* Work request: Both the line with "女性のハーフっぽい雰囲気を醸し出しています。また、性格" and the line with "4位：メディナ(麦迪娜)" in the records below must appear in the output, along with every line between them, exactly and with nothing added.

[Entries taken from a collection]
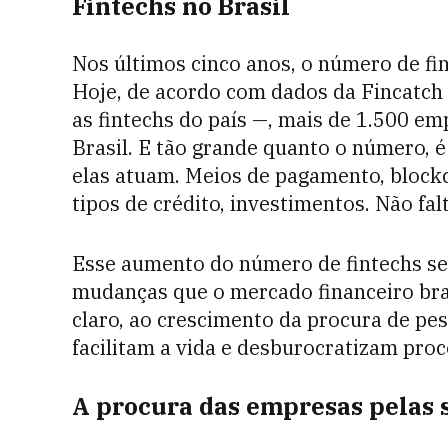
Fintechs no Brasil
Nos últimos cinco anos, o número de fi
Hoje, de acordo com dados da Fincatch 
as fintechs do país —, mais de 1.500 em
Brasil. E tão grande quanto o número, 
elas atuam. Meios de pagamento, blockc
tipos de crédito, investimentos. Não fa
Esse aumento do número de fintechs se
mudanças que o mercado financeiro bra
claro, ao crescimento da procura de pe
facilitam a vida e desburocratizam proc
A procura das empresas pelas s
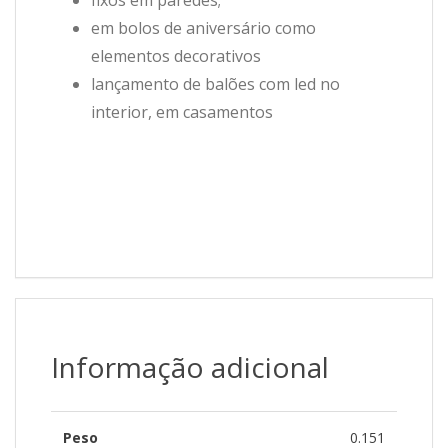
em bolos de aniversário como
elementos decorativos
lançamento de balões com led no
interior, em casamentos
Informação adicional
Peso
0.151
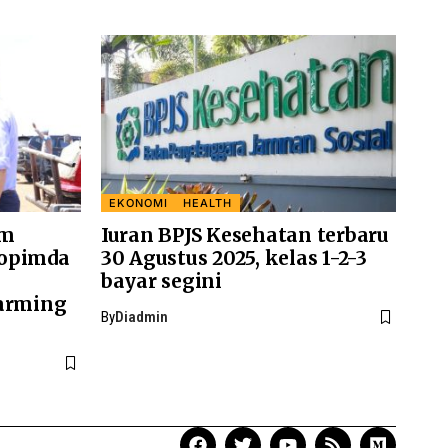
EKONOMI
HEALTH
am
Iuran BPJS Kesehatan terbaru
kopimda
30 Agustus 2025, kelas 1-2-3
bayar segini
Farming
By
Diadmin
--
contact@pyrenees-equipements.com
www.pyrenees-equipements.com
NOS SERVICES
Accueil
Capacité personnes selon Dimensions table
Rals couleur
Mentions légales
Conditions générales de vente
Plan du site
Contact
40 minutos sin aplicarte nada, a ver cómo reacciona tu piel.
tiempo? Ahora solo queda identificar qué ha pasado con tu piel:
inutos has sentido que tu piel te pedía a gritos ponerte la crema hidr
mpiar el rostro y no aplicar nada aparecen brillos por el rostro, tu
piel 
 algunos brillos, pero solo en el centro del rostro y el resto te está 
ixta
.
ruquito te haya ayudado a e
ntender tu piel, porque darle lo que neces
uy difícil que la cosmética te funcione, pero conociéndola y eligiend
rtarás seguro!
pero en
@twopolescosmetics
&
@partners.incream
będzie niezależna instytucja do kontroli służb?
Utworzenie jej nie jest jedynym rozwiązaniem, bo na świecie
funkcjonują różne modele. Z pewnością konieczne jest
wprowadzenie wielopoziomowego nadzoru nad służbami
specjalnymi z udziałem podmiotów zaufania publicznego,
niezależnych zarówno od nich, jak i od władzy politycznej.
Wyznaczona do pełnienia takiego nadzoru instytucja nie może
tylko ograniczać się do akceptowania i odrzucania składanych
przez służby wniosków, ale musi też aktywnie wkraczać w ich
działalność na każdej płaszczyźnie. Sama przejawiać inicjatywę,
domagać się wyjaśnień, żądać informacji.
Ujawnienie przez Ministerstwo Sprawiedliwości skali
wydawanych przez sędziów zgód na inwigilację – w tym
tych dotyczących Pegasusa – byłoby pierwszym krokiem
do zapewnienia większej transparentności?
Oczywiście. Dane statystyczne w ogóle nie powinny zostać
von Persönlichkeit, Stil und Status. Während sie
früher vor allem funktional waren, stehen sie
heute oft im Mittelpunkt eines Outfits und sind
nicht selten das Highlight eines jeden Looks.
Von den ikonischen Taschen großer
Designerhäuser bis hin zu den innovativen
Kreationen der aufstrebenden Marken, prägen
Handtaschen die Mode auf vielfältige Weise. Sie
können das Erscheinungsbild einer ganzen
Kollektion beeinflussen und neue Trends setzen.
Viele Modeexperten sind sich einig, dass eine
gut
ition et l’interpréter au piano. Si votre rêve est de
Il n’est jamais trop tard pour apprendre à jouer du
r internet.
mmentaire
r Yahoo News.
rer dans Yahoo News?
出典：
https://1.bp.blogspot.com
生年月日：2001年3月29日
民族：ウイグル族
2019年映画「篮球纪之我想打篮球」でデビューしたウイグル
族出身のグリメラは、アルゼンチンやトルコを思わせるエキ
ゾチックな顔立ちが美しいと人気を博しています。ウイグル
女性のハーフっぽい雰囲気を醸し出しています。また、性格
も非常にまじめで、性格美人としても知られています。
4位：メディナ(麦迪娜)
---
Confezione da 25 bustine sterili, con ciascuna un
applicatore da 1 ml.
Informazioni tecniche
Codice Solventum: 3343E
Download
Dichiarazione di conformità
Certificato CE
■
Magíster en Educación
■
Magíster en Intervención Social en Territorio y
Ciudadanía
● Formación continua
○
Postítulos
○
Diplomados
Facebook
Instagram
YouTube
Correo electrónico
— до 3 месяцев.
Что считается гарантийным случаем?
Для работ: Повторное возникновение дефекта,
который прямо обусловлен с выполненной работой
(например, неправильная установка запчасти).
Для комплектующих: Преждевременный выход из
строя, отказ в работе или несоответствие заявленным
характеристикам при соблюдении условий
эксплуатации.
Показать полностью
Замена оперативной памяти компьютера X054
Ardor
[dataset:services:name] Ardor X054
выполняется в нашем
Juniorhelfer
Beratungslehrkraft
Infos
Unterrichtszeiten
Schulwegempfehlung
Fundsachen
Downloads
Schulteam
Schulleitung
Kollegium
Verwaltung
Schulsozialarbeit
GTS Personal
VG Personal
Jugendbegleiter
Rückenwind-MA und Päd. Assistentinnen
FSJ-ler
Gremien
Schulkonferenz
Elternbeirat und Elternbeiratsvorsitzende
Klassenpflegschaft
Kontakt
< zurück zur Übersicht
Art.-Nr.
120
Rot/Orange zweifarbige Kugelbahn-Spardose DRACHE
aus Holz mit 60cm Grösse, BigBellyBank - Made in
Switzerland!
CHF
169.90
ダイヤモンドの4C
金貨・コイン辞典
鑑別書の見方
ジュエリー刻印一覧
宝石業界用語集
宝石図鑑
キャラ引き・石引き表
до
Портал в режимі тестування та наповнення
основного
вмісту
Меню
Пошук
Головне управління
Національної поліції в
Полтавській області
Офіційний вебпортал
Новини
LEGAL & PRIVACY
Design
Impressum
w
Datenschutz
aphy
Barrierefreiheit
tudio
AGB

* Output of the task:
女性のハーフっぽい雰囲気を醸し出しています。また、性格
も非常にまじめで、性格美人としても知られています。
4位：メディナ(麦迪娜)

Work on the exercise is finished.